Anatomy of a Production Outage
A detailed postmortem analysis of a cascading failure that brought down a payment processing system, and the systemic improvements that followed.
Executive Summary
On October 15th at 14:32 UTC, a routine database migration triggered a cascading failure across the payment processing pipeline. The outage lasted 47 minutes and affected approximately 12,000 transactions. This analysis examines the root cause, contributing factors, and the systemic improvements we implemented.

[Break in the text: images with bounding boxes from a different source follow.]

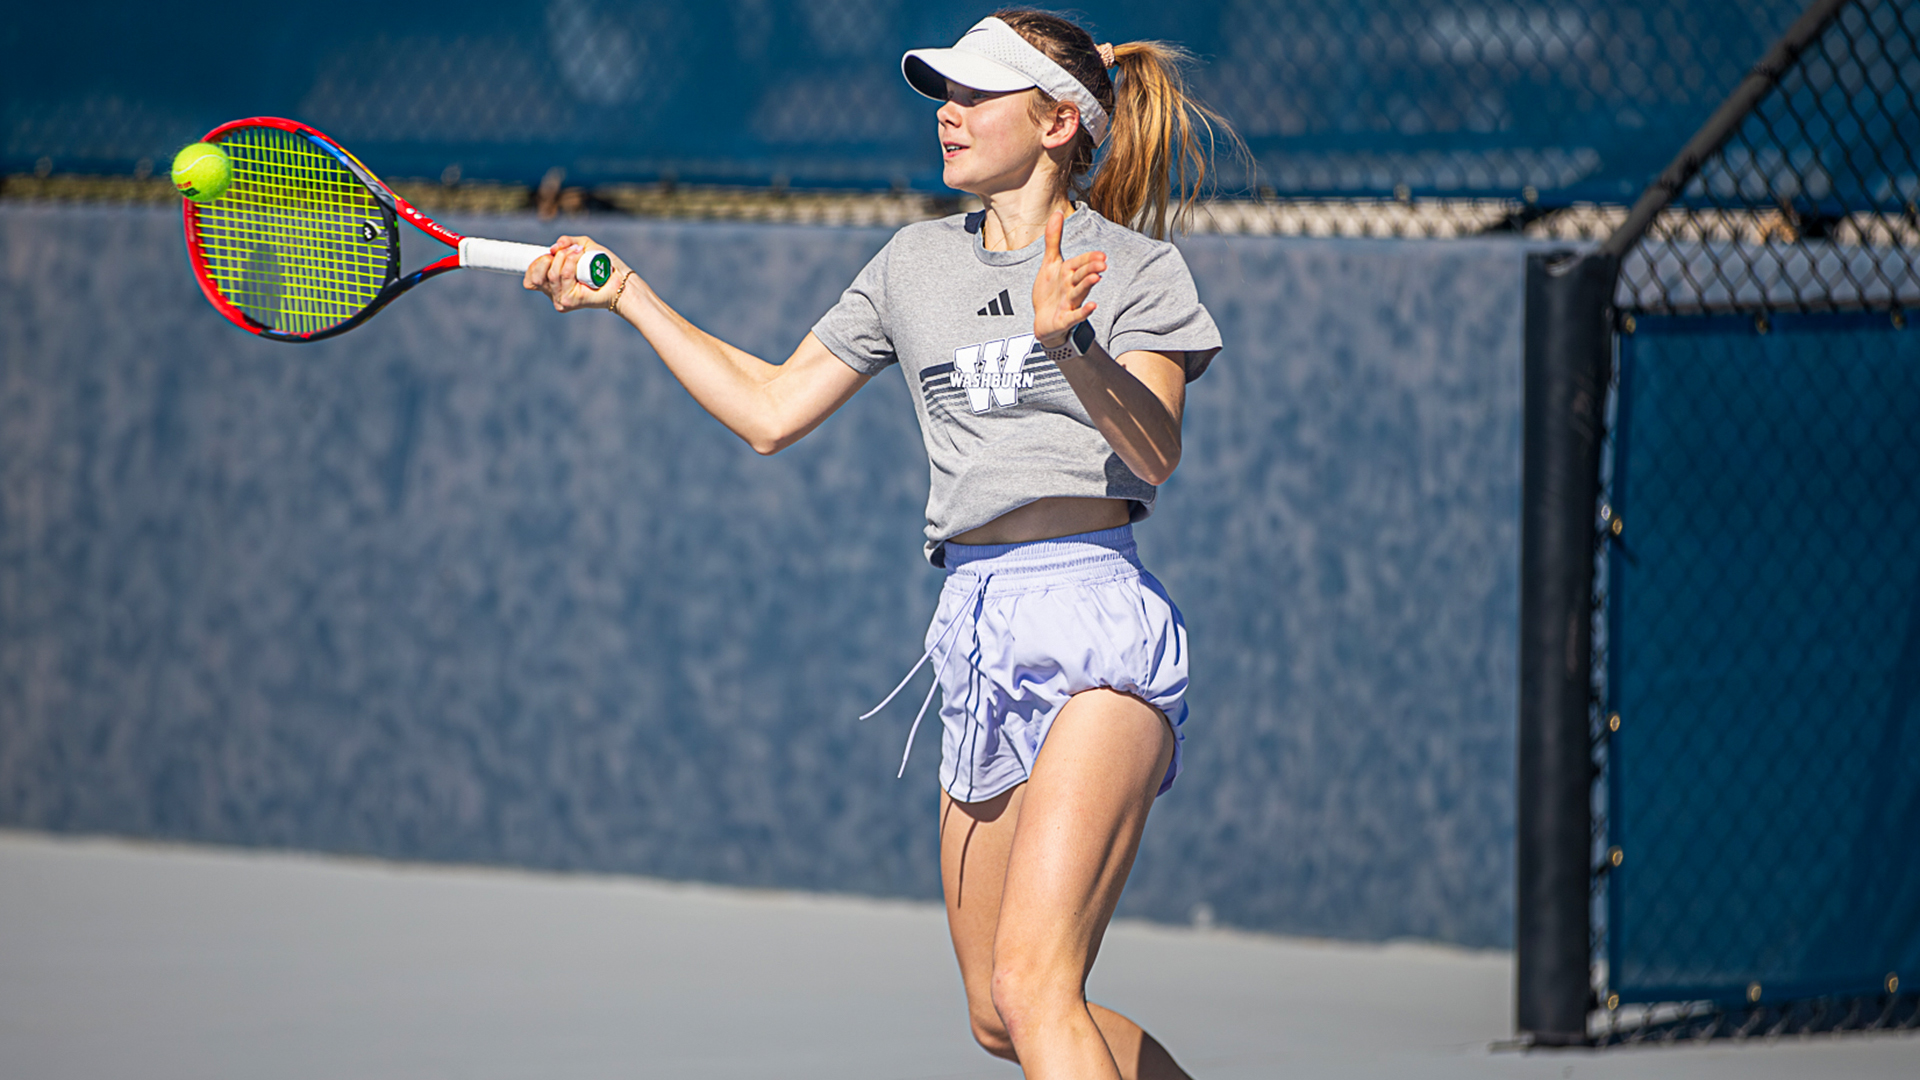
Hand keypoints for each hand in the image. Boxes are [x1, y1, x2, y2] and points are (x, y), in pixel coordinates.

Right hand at [521, 234, 634, 313]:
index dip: (535, 264)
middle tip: (566, 252)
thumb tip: (555, 247)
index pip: (530, 279)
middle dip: (547, 259)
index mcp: (552, 284)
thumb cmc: (603, 264)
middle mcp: (554, 294)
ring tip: (579, 252)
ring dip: (564, 257)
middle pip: (535, 277)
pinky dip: (571, 261)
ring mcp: (561, 299)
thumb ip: (567, 242)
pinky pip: (564, 276)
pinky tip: (581, 256)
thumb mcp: (582, 246)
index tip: (549, 255)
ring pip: (552, 274)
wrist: (621, 279)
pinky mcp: (570, 301)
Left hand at [1031, 208, 1104, 348]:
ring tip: (1096, 278)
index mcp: (1068, 273)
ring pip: (1079, 293)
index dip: (1089, 259)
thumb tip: (1058, 212)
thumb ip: (1054, 239)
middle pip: (1082, 276)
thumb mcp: (1050, 263)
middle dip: (1091, 269)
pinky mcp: (1064, 319)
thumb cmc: (1050, 291)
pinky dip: (1082, 312)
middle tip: (1103, 263)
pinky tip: (1092, 307)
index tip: (1101, 255)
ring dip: (1087, 285)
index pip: (1080, 263)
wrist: (1043, 320)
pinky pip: (1074, 315)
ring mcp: (1069, 303)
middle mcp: (1071, 287)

This is a reconstructed postmortem for educational purposes. All identifying details have been anonymized.
Timeline
- 14:32 — Database migration begins on primary payment database
- 14:33 — Lock contention causes query latency to spike from 15ms to 2,400ms
- 14:35 — Connection pool exhaustion begins cascading to upstream services
- 14:38 — Circuit breakers trip across 6 dependent services
- 14:42 — Customer-facing error rate exceeds 40%
- 14:45 — Incident declared, on-call SRE begins investigation
- 15:02 — Root cause identified: long-running ALTER TABLE holding row locks
- 15:12 — Migration rolled back, connection pools begin recovering
- 15:19 — All services return to normal operation
Root Cause Analysis
The root cause was an ALTER TABLE operation that acquired an ACCESS EXCLUSIVE lock on the payments table. This lock was expected to complete in seconds based on staging tests, but production's significantly larger table size caused the operation to run for over 40 minutes.
Systemic Improvements
- Implemented online schema migration tooling (gh-ost) for zero-downtime DDL
- Added lock timeout configuration to all database migrations
- Created staging environments with production-scale data volumes
- Improved circuit breaker configuration to fail fast under database pressure
- Added connection pool monitoring with proactive alerting
Lessons Learned
“The gap between staging and production is where incidents hide. Close the gap or accept the risk.”